In your email and in the activity, while there is a need for discipline, there is also restorative justice.
There are two types of justice; retributive and restorative. Retributive is the traditional “You did this, now stay after school for detention.” And there is a purpose for that. But there is also a piece of us that says, “When you break it, you have to fix it.” And that requires acknowledging that there’s someone on the other side of what you did. So in this age of smartphones, you might think that you’re only shooting a text message into cyberspace, but on the other side of the screen is a person who receives that. And we have a responsibility to that person. And it’s really easy to forget that for both kids and adults if you look at the trash that’s posted online today.
So we were trying to say on Wednesday was we have a responsibility to each other. Sometimes we make mistakes. We talk with kids a lot about intent versus impact, that sometimes the intent of what you wrote wasn’t clear but the impact was. Intent doesn’t undermine impact. So whether or not you intended to hurt someone, all that matters is that you hurt someone. And now we all have that responsibility to fix it. So that is what we are talking with kids all the time.
I would like to think that someone who wrote that was in school on Wednesday and they wrote something caring. So it was their opportunity to be restorative themselves, in addition, with the help from 1,400 other kids.

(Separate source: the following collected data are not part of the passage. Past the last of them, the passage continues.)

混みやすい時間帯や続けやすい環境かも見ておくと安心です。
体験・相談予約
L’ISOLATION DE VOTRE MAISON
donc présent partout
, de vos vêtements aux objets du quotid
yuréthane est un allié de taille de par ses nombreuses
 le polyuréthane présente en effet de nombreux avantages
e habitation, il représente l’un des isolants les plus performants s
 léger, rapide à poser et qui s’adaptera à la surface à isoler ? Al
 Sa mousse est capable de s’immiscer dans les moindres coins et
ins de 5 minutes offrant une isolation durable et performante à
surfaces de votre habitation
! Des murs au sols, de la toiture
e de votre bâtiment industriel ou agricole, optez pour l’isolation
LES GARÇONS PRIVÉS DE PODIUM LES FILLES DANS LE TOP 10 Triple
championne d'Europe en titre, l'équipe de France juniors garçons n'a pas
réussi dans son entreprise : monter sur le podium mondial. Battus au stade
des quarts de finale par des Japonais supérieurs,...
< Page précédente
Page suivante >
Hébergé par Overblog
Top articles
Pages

Q: What happened that Wednesday was a short-term, a one-day response. What is the long-term solution?
Unfortunately, there isn’t one thing a school can do. The best example to look at is Reading High School which has been dealing with this for a year and a half, especially in the past eight weeks.
For the educators at the Chenery, it’s the continuation of the work that we have been doing. We’ve been talking about culturally proficient teaching that welcomes all cultures into a school. What do we as teachers need to do in order to create an atmosphere where kids don’t leave part of themselves at the school’s front door? So that’s work that has been on-g0ing.
We introduced two tools at the beginning of the school year, the first is called “marking the moment” which is when something provocative or racially charged just happened, you must stop class and address that. It’s no longer acceptable to say to the child ‘be nice because we have algebra to do.’ But sometimes we fail to mark the moment so the second way is the concept called circling back. We can always say to students, “Hey, you said something the other day and it stuck with me and I want to have a chance to talk to you about that.” Because when we don’t say anything, we are still making a statement.
I don’t think that two years ago I don’t know if we would have responded like this nor would we have teachers who would have felt confident enough to respond like this. So I think on some level we’ve been preparing for this. But the work continues. Every single day there is a mark the moment event.
Vigilance is the answer. Sometimes when you make it public, it actually makes it worse. That doesn’t mean its the wrong thing to do. Sometimes it becomes this game of cat and mouse or copycat. But the goal of going public is more than solely to stop the act of hate. It’s also to let other people know that you’re not going to sit back and let it happen. So it’s worth the risk. It’s just a drag that its happening everywhere.